WHAT YOU WILL DO:
**A)** Reproduce the post about combining CSV files word for word, from "I have a code" up to and including "df_master = pd.concat(df[i], axis=0)".
**B)** Summarize the post about combining CSV files in two sentences.
**C)** Write the next part of the post about combining CSV files, picking up after its last line.

I have a code that gets all of the csv files in a folder and appends all of the files on top of one another. So for example, I'd have 5 files and each of the files have the same columns names. After which, the code should get 1 column (F_NAN_KEY) out of the appended data and filter out the unique values in that column. Note: all of the sheets in the files have the same name as their file name.
Code:
RTDJuice2 = #path#
df = []
for file in os.listdir(RTDJuice2):
if file.endswith('.csv'):
print('Loading file {0}...'.format(file))
df.append(pd.read_excel(os.path.join(RTDJuice2,file), sheet_name=file))
for i in range(0, len(df)):
df_master = pd.concat(df[i], axis=0)
if i == 0:
finaldata2 = df_master
else:
finaldata2 = finaldata2.append(df_master)
finaldata2.to_csv('#output file#.csv', index=False)

[Data extracted from a collection]
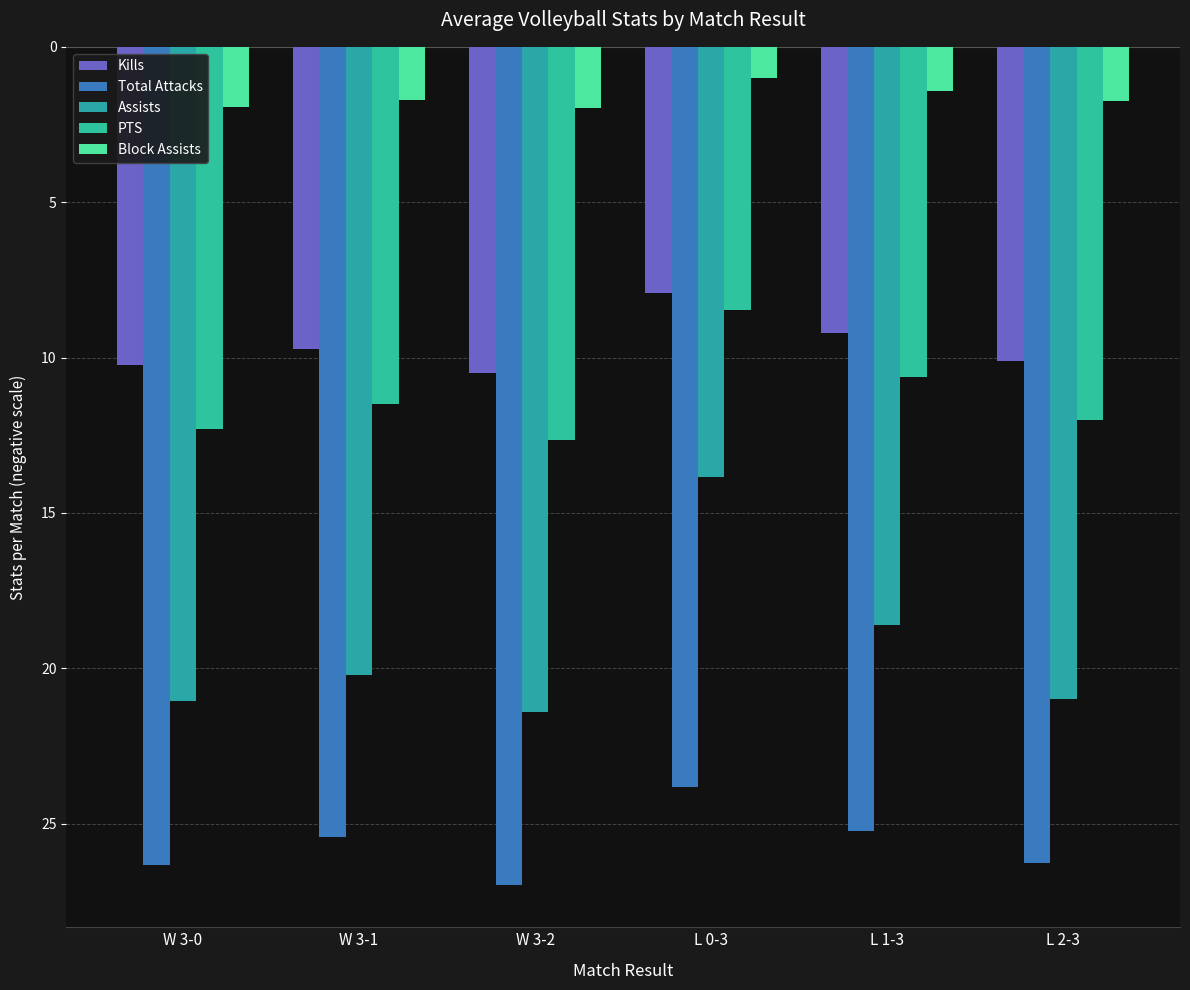

Reading left to right, what are all the values shown in this chart?

Kills: -10.2	-9.7	-10.5	-7.9	-9.2	-10.1
Total Attacks: -26.3	-25.4	-27.0	-23.8	-25.2	-26.3
Assists: -21.1	-20.2	-21.4	-13.9	-18.6	-21.0
PTS: -12.3	-11.5	-12.6	-8.5	-10.6	-12.0
Block Assists: -1.9	-1.7	-2.0	-1.0	-1.4	-1.7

ANSWERS IN ORDER:
**A)**
I have a code that gets all of the csv files in a folder and appends all of the files on top of one another. So for example, I'd have 5 files and each of the files have the same columns names. After which, the code should get 1 column (F_NAN_KEY) out of the appended data and filter out the unique values in that column. Note: all of the sheets in the files have the same name as their file name.
Code:
RTDJuice2 = #path#
df = []
for file in os.listdir(RTDJuice2):
if file.endswith('.csv'):
print('Loading file {0}...'.format(file))
df.append(pd.read_excel(os.path.join(RTDJuice2,file), sheet_name=file))
for i in range(0, len(df)):
df_master = pd.concat(df[i], axis=0)

**B)** The poster has code that takes all of the CSV files in a folder, which share the same column names, and appends them on top of one another. The code should then take the F_NAN_KEY column from the appended data and filter out the unique values in it.

**C)**
uniqueNAN = finaldata2['F_NAN_KEY'].drop_duplicates()
uniqueNAN.to_excel('#outputfile2#.xlsx', index =False)
I am getting the error: "ValueError: Excel file format cannot be determined, you must specify an engine manually.". I've tried closing all of the excel files but still getting an error message. Note sure how to go about this. Any help or a different approach would be much appreciated, thank you.
Tried running the code listed above but getting the error message: "ValueError: Excel file format cannot be determined, you must specify an engine manually"